The space available is the first thing you should look at because this will not change. Preferences change all the time, but room sizes don’t. Not without thousands of dollars in renovations, anyway. For optimal room size, the clearance between the pool table and the walls should be 5-feet minimum on all sides. However, some say you can get away with 3.5-feet of clearance if you’re willing to play with a slightly shorter cue. For more information on room size, check out my article on how far a pool table should be from the wall. 

Player Preference

The second factor is player preference. If you’re looking to go pro and you have room to spare, you may want to get an 8 or 9-foot table. However, if you’re just looking to play pool without leaving the house, a smaller table should work just fine, as long as you have the room. Some people would rather go out to the bar or the pool hall to play on a large table than have a 7-foot table in their home. Ultimately, it’s up to you. 

Other Pool Table Sizes

There are some other, less common pool table sizes that we should mention here. These are considered specialty pool tables. For the best playing experience, I would suggest getting a pool table that’s between 7 and 9-feet. You can get a quality pool table for under $1000. But, in a pinch, the following sizes are always an option. 
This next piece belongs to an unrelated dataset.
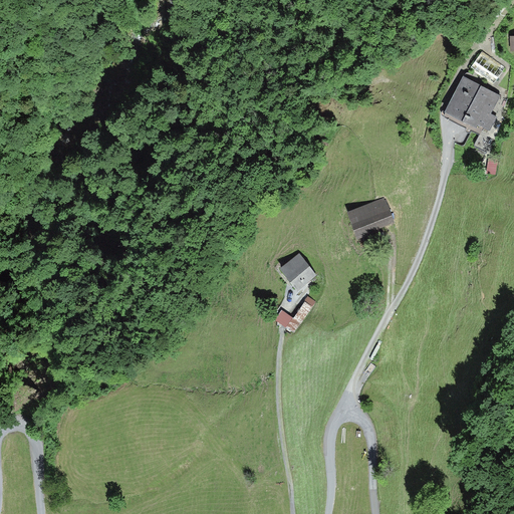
[(482,52),(475,62),(497,78),(504,67),(482,52)]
  • 6-foot tables – Ideal space-saving tables and those with older kids who are interested in pool. 
  • 4-foot tables – Best for kids and those looking for a small, portable table for casual play.
  • Tabletop and miniature tables – These are available in several different sizes, but they’re usually around 3-feet in length. Some are designed to be set on a table, others come with legs and a variety of other games like ping-pong, foosball, and air hockey.  
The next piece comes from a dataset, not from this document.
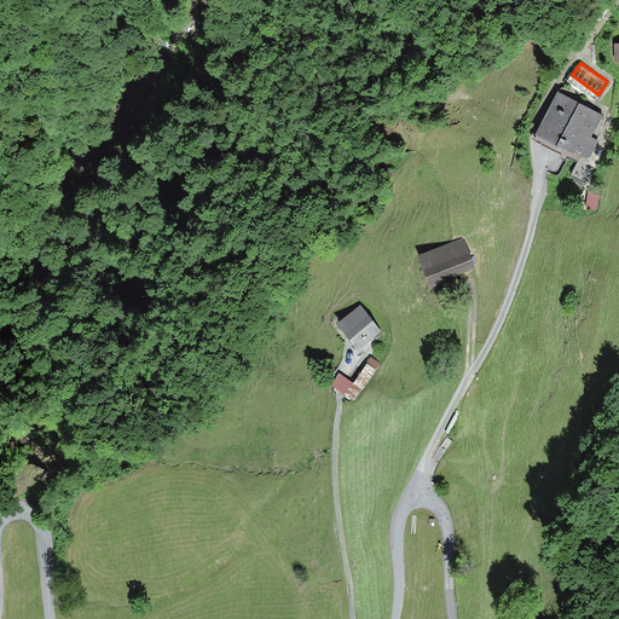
[(560,94),(538,136),(583,160),(605,117),(560,94)]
Other Billiard Table Sizes

Snooker tables are a whole different story. Snooker is not so popular in the U.S., but you can find American snooker tables that measure 10-feet by 5-feet with a playing surface of 112” by 56”.

Standard British snooker tables are 12-feet by 6-feet with a playing surface of 140” by 70”.

Standard Carom billiard tables are the same size as American snooker tables: 10-feet by 5-feet, but the tables don’t have pockets and the game is played with only three balls.  

Why Do Pool Tables Come in So Many Sizes?

The main reason for the different pool table sizes is mainly space availability, cost, and materials. Bigger tables take up more space, which is one of the reasons why smaller tables are popular in homes and bars. 

The bigger the table, the more materials it takes to make and the more it will cost. This is another reason why there are so many sizes. It gives consumers options depending on what they want. Bars usually go for smaller tables, but some pool halls attract serious pool players and league play with their 8+ or 9-foot tables. 

As you can see, pool tables come in many different sizes, but the most common are 7 and 8-foot tables for homes and bars. 9-foot tables are used by professionals and tournaments. But there is a wide range of smaller sizes that will fit any pool enthusiast’s needs.